When the contactDetailVC activates, it ask the data model for the currently active Contact object. It doesn't know or care how the current contact was selected nor even which view/VC preceded it. The data model returns the currently active contact. When the user selects a field, the contactDetailVC tells the data model which attribute of the contact was selected and then pushes the proper editorVC onto the stack.

When the editorVC loads it ask for the data model for the current contact and the current attribute being edited. It doesn't know or care how the current contact attribute was selected nor even which view/VC preceded it. When the user makes a change, it ask the data model to save the change (the data model can refuse if verification fails for some reason) and then pops itself.

Internally, I like to implement the data model in two parts each managed by separate object. One is the abstracted data manager itself in this case a Core Data stack. The second is an user defaults manager that tracks the actual state of operations in the data model and saves them to user defaults. A master object holds these objects as attributes and serves as the interface of the data model.

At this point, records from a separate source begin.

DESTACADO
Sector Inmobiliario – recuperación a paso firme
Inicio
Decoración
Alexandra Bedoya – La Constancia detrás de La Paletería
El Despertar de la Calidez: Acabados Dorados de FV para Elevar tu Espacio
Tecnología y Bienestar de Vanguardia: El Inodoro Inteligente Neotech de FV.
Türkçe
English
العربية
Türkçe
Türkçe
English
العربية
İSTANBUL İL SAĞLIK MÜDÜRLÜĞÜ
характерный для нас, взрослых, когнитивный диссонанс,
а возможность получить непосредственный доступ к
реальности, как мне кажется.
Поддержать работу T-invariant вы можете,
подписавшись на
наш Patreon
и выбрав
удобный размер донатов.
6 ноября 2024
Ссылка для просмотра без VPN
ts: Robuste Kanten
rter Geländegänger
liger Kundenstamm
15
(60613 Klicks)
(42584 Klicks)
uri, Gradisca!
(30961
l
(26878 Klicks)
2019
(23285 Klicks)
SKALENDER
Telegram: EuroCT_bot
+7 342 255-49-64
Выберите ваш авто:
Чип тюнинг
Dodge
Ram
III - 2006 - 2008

This type of model makes it easy to suspend, resume or restart the application back to its previous state. Since each view/VC is self contained, when you restart the app, you just push all the views on the stack without animation and the last one pushed pops up fully populated with data even though the user chose nothing in the previous views and indeed did not even see them.

It also protects the user from data loss in the event of a crash since each VC saves its data and the app state every time it pushes or pops. It's easy to add additional view/VC because each VC only has to know about and communicate with the data model instead of bunch of other VC. It makes the components of the app easy to use in different versions of the app or in different apps altogether.

Edit:

Do you just hard code some if statements to pair up the attributes with the correct editor, or are you doing something more dynamic based on the entity/attribute metadata?

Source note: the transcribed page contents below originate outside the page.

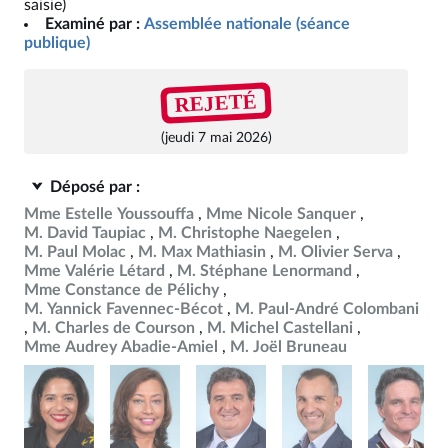
saisie)
Examiné par :
Assemblée nationale (séance
publique)
REJETÉ
(jeudi 7 mai 2026)
Déposé par :
Mme Estelle Youssouffa
Mme Nicole Sanquer
M. David Taupiac
M. Christophe Naegelen
M. Paul Molac
M. Max Mathiasin
M. Olivier Serva
Mme Valérie Létard
M. Stéphane Lenormand
Mme Constance de Pélichy
M. Yannick Favennec-Bécot
M. Paul-André Colombani
M. Charles de Courson
M. Michel Castellani
Mme Audrey Abadie-Amiel
M. Joël Bruneau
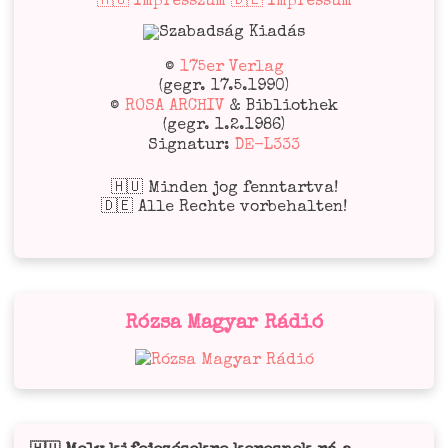
🇭🇺 Impresszum 🇩🇪 Impressum
©
175er Verlag
(gegr. 17.5.1990)
©
ROSA ARCHIV
& Bibliothek
(gegr. 1.2.1986)
Signatur:
DE-L333
🇭🇺 Minden jog fenntartva!
🇩🇪 Alle Rechte vorbehalten!
Rózsa Magyar Rádió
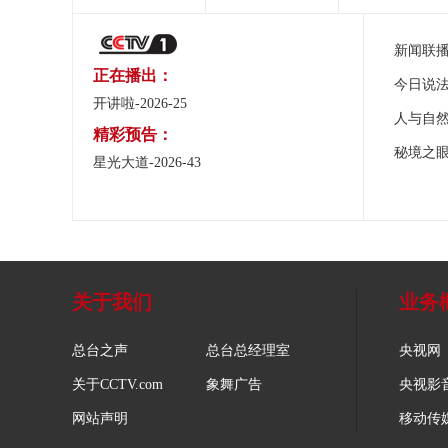
新闻联
正在播出：
今日说
开讲啦-2026-25
人与自
精彩预告：
秘境之
星光大道-2026-43
关于我们
业务
总台之声
总台总经理室
央视网
关于CCTV.com
象舞广告
央视影
网站声明
移动传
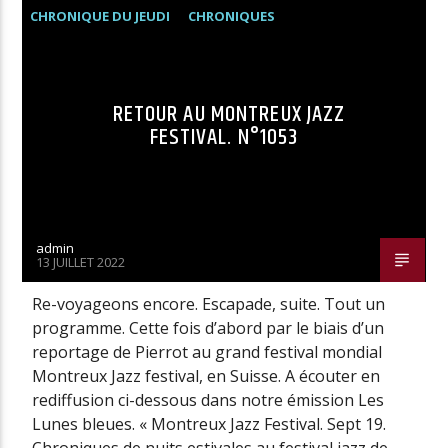
CHRONIQUE DU JEUDI
CHRONIQUES
RETOUR AU MONTREUX JAZZ
FESTIVAL. N°1053
admin
13 JUILLET 2022
Re-voyageons encore. Escapade, suite. Tout un
programme. Cette fois d’abord par le biais d’un
reportage de Pierrot au grand festival mondial
Montreux Jazz festival, en Suisse. A écouter en
rediffusion ci-dessous dans notre émission Les
Lunes bleues. « Montreux Jazz Festival. Sept 19.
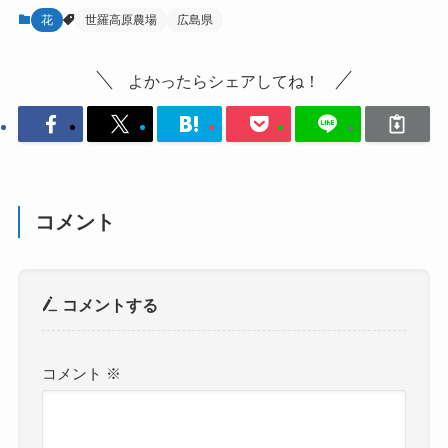
花
世羅高原農場
広島県
よかったらシェアしてね！
コメント
コメントする
コメント
※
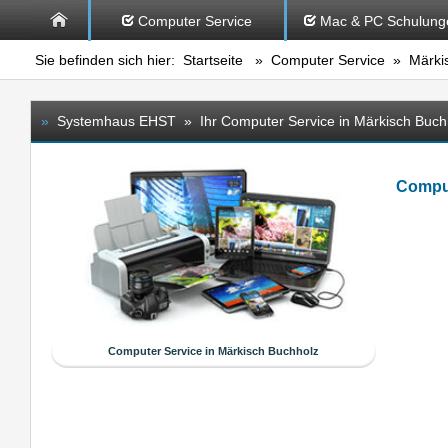
Computer Service
Mac & PC Schulung
Sie befinden sich hier:
Startseite
»
Computer Service
» Märkis
»
Systemhaus EHST » Ihr Computer Service in Märkisch Buch
Comput
Computer Service in Märkisch Buchholz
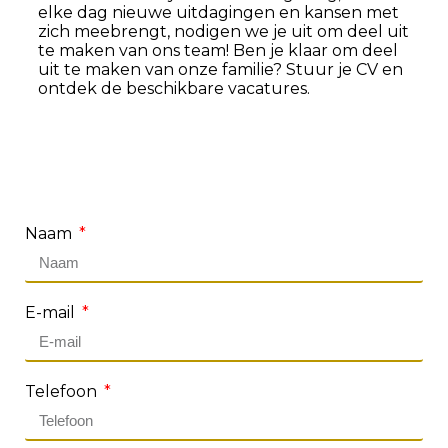
elke dag nieuwe uitdagingen en kansen met
zich meebrengt, nodigen we je uit om deel uit
te maken van ons team! Ben je klaar om deel
uit te maken van onze familie? Stuur je CV en
ontdek de beschikbare vacatures.
Naam
E-mail
Telefoon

In most the most common design, the Contact entity could have a variable number of phone#s, emails or other data fields so each attribute would actually be a separate entity and the Contact would have a relationships pointing to those entities. When the user selected that contact to edit in the ContactDetailView, the data-model would simply mark the NSManagedObject representing the desired attribute of the contact. It could do so by setting an attribute like "lastChosenAttribute" or storing the URI for the object. When the editor view loaded it would be hard coded to ask the data-model for the "lastChosenAttribute" and would receive an NSManagedObject for a phone#, email etc. The editor would make changes to that object and they would be automatically saved back into the contact.

For data that is singular, such as a name or name components, the data-model would provide the editorVC with the contact entity and the editorVC would be hard coded to ask the contact object for that specific attribute.